** RECORD EXCERPTS follows **

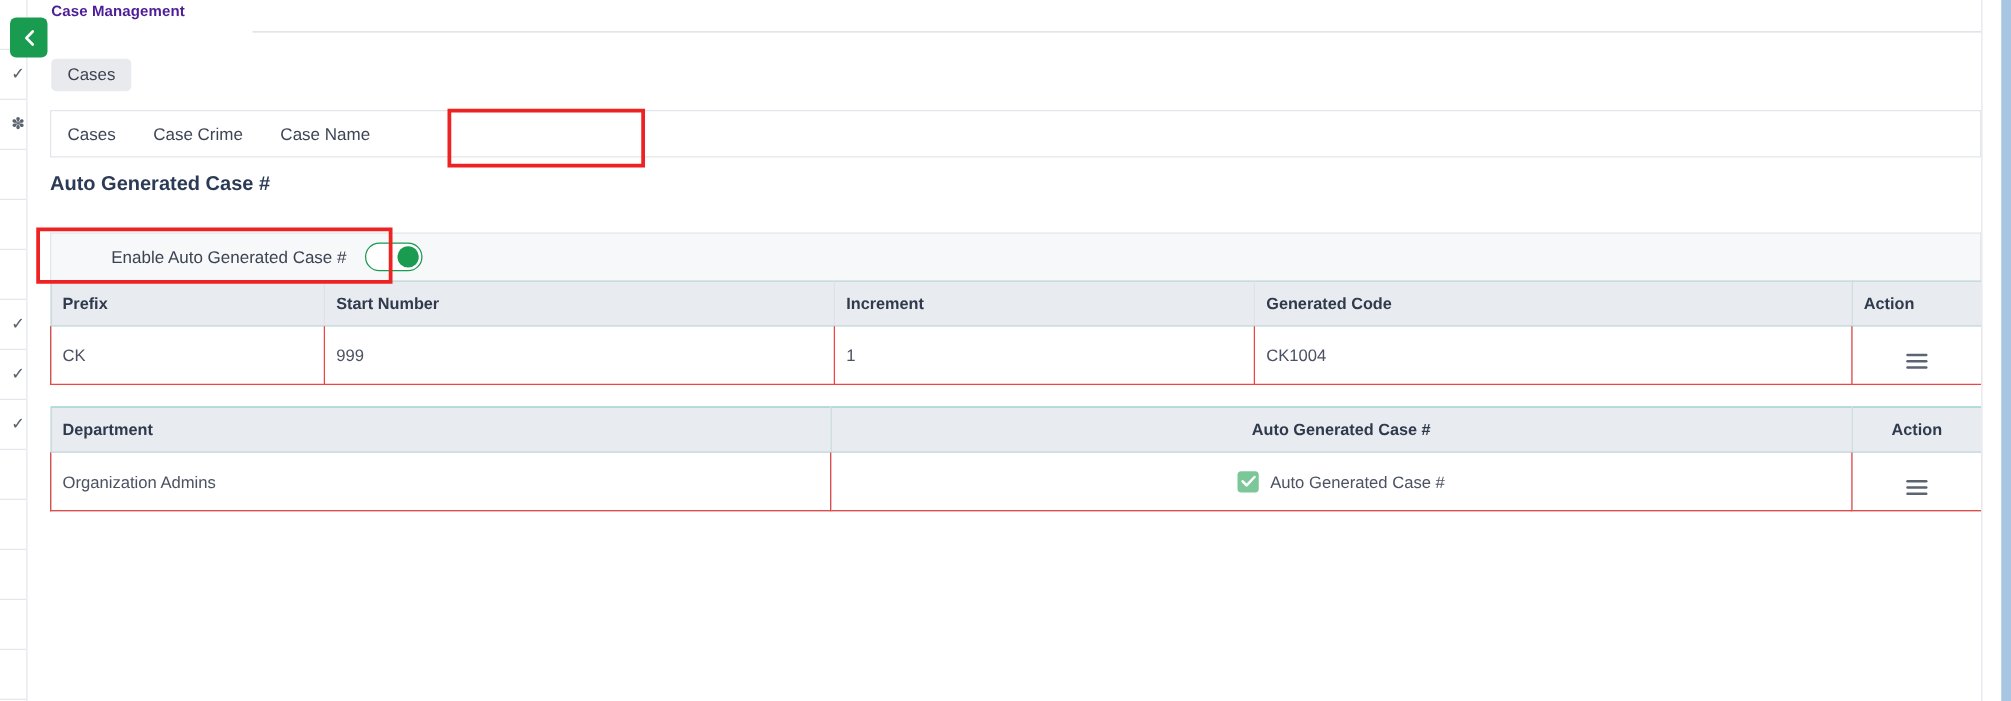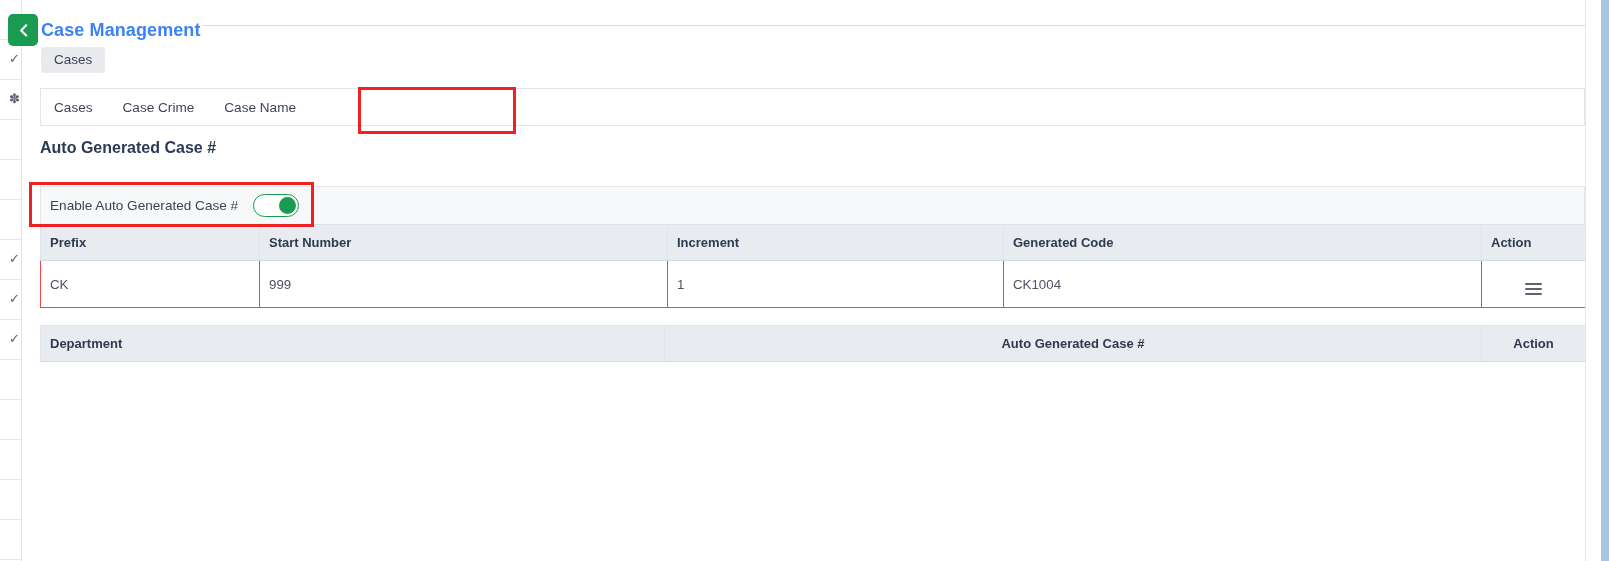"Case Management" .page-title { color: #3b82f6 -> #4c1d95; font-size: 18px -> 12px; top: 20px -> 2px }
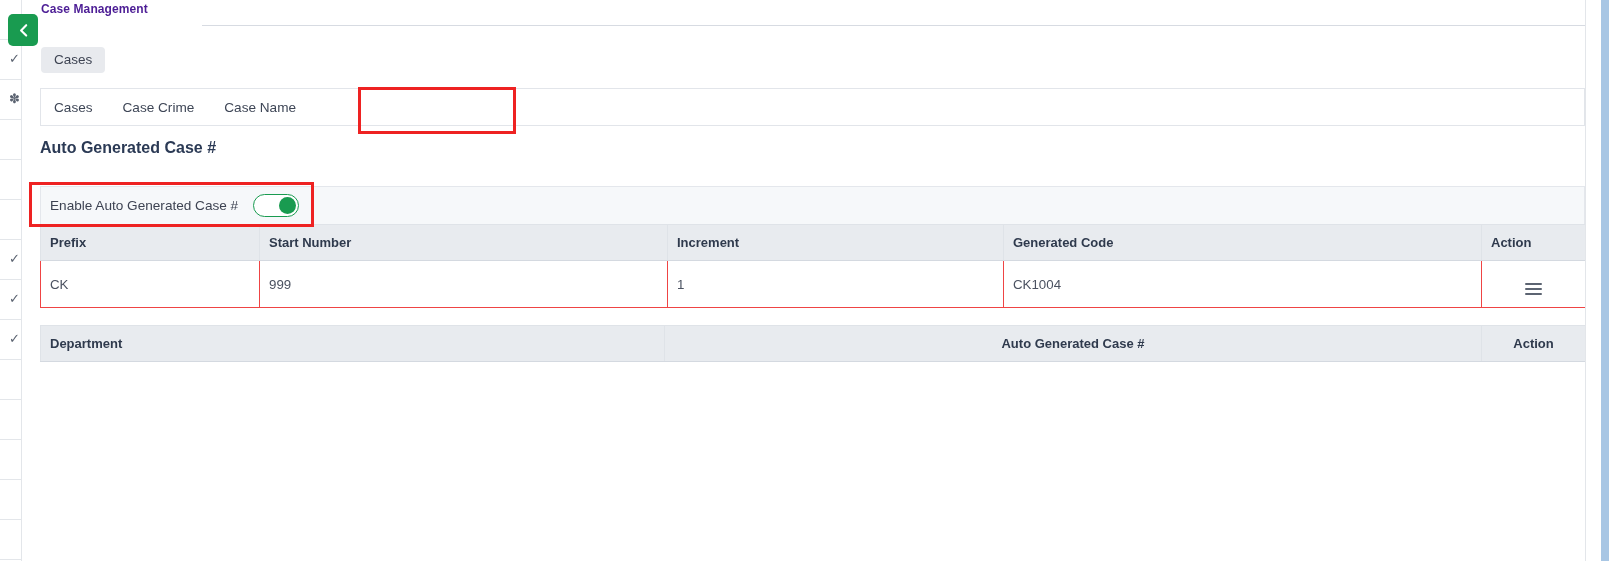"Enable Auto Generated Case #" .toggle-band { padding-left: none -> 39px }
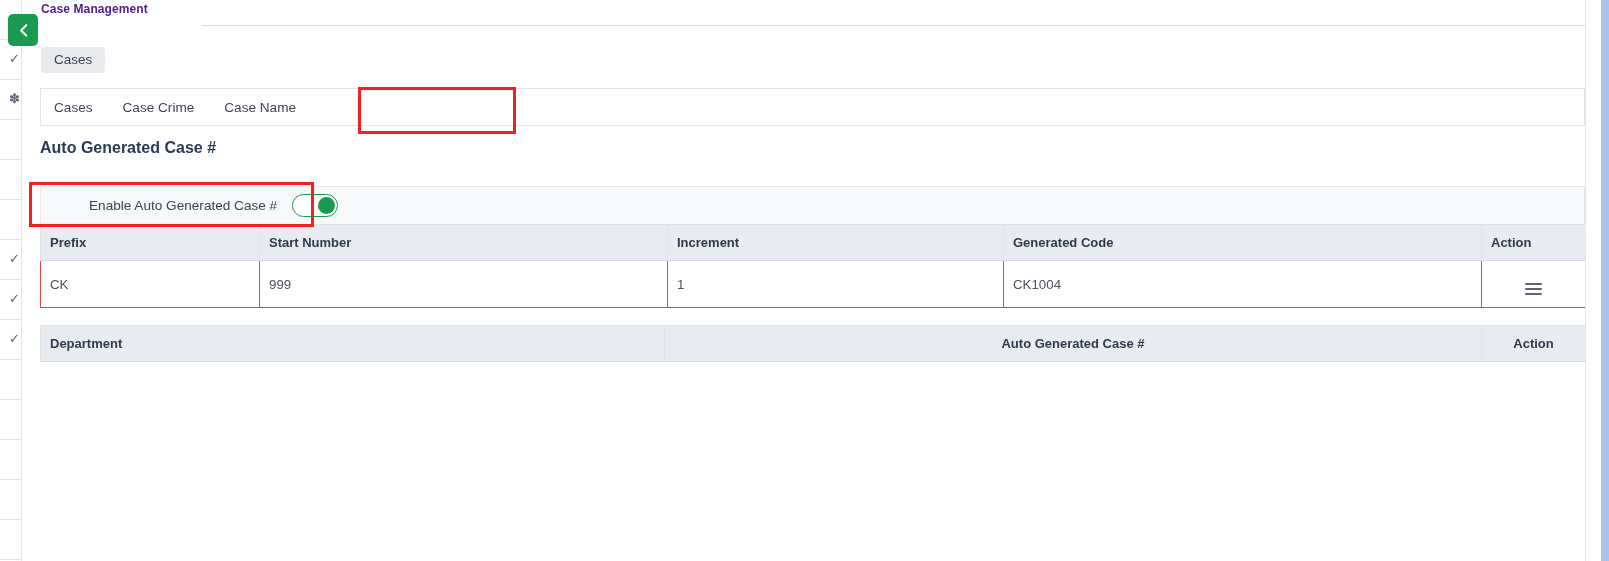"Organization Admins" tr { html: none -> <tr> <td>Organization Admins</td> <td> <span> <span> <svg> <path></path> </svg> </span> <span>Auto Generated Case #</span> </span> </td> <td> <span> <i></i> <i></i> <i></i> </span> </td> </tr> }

** End of RECORD EXCERPTS **
** RECORD EXCERPTS follows **

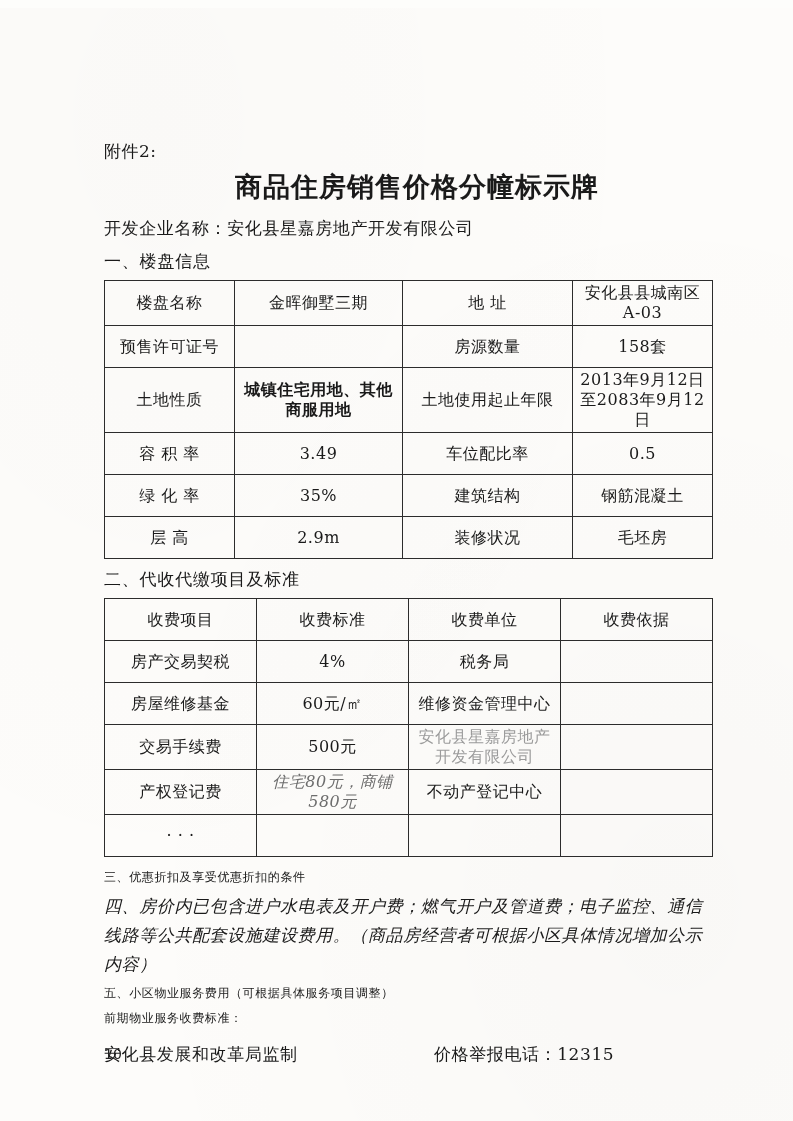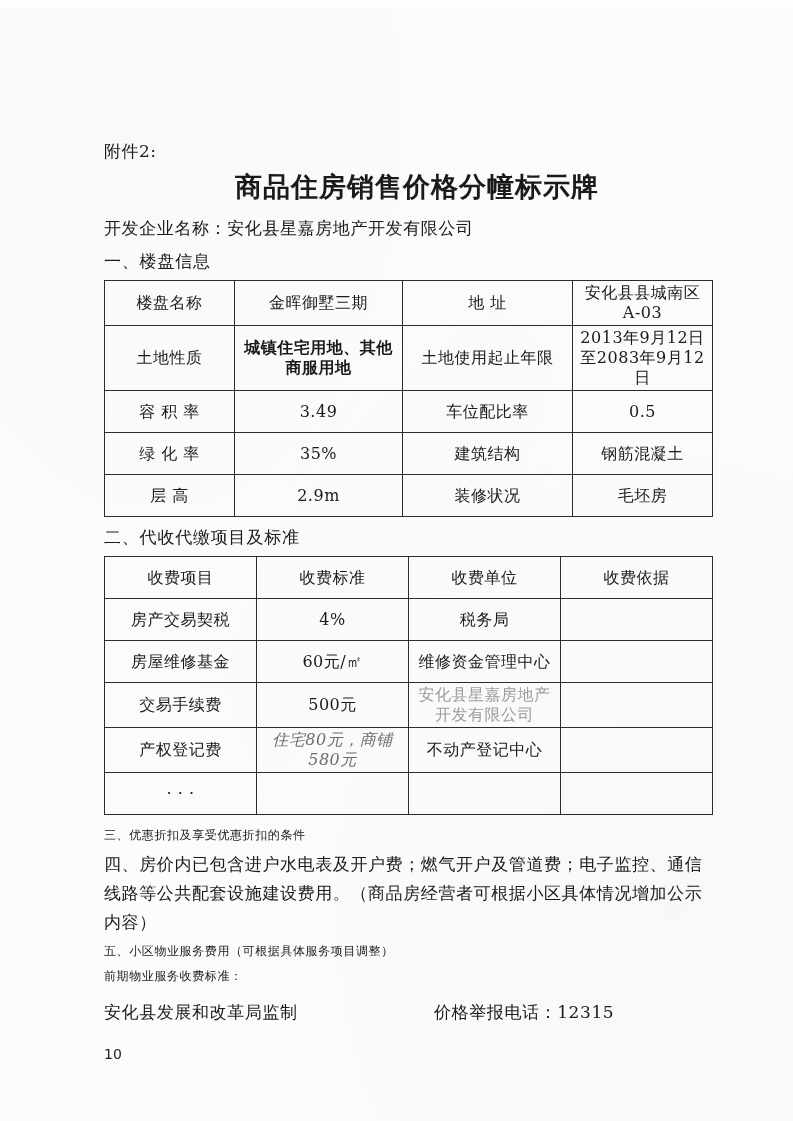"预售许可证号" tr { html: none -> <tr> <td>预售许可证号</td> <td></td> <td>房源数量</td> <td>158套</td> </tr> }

** End of RECORD EXCERPTS **
** RECORD EXCERPTS follows **

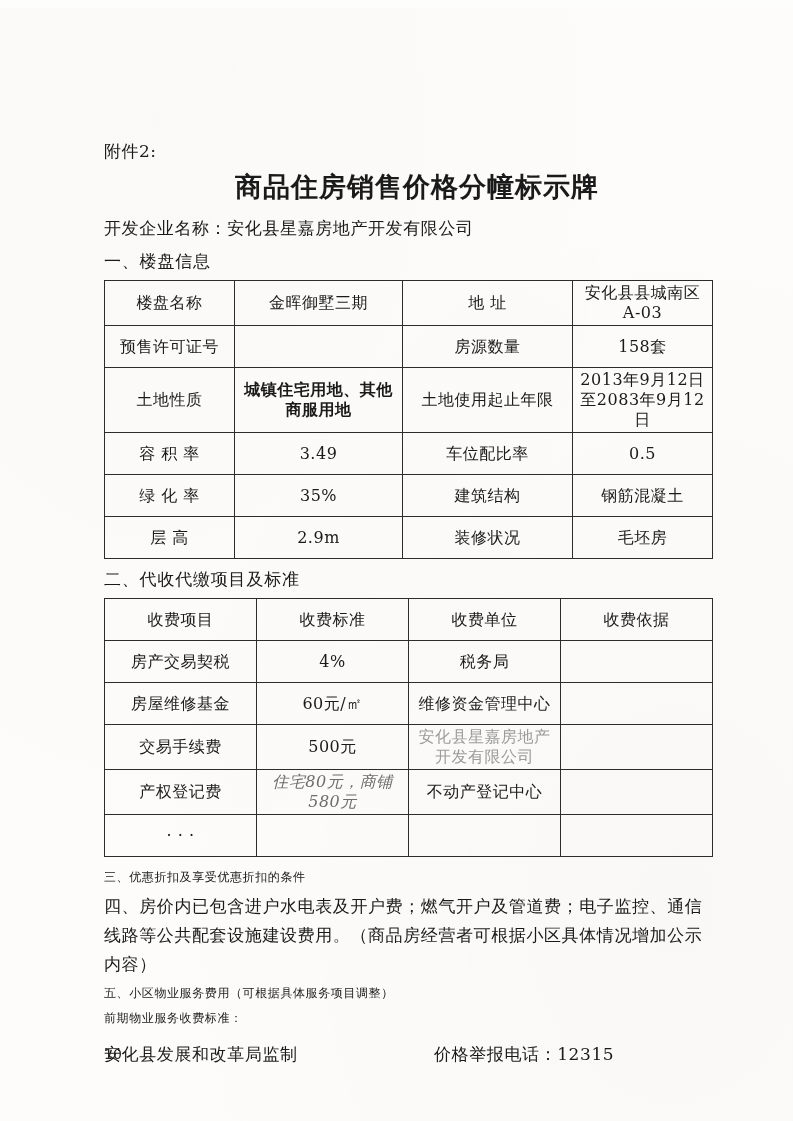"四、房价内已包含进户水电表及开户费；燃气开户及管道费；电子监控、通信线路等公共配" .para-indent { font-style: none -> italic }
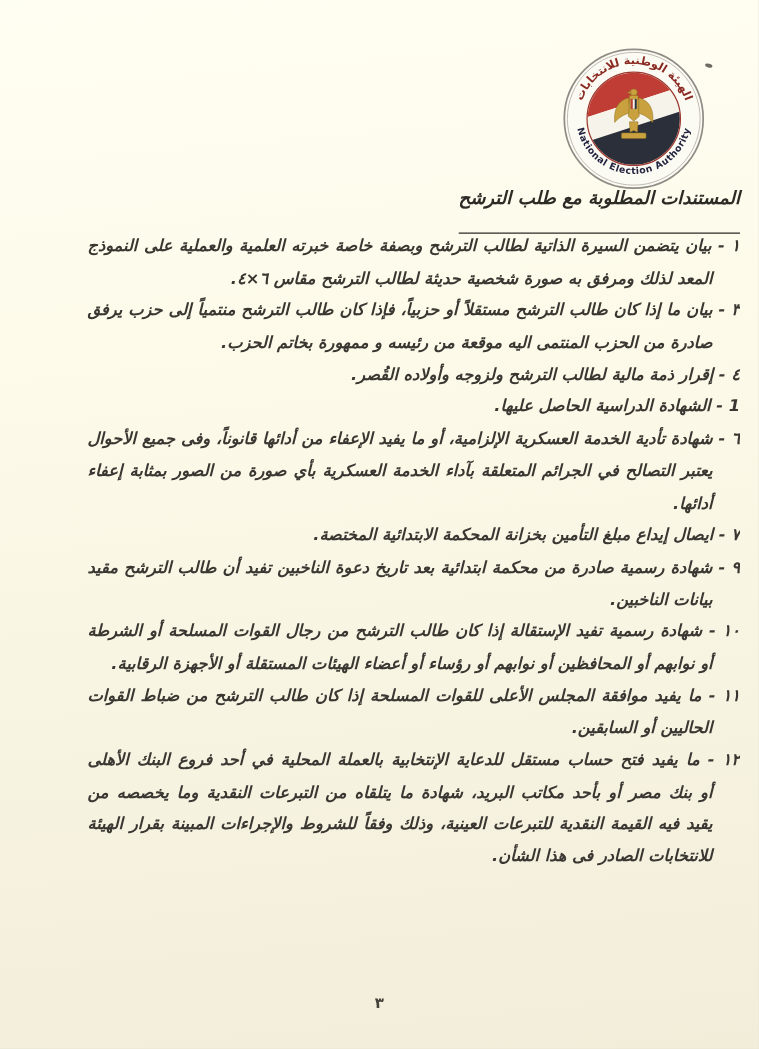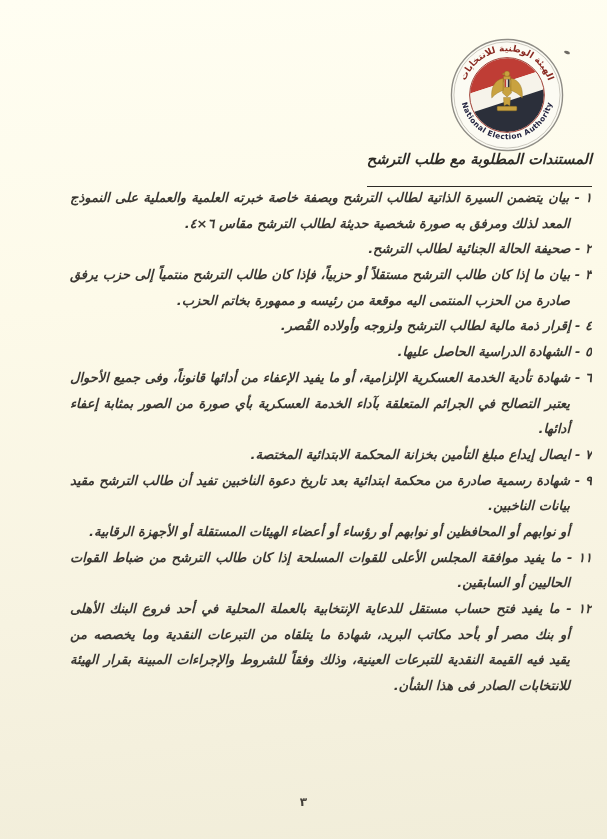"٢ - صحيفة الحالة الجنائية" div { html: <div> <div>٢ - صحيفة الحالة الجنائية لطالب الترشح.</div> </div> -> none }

** End of RECORD EXCERPTS **

▶ _WORK INSTRUCTIONS_
Your task is to copy only the lines above starting at the one containing "color: #3b82f6 ->" and ending at the one containing "padding-left: none ->". Copy them exactly, both ends included, and omit the pictures.

▶ _RESULT_
"Case Management" .page-title { color: #3b82f6 -> #4c1d95; font-size: 18px -> 12px; top: 20px -> 2px }
"Enable Auto Generated Case #" .toggle-band { padding-left: none -> 39px }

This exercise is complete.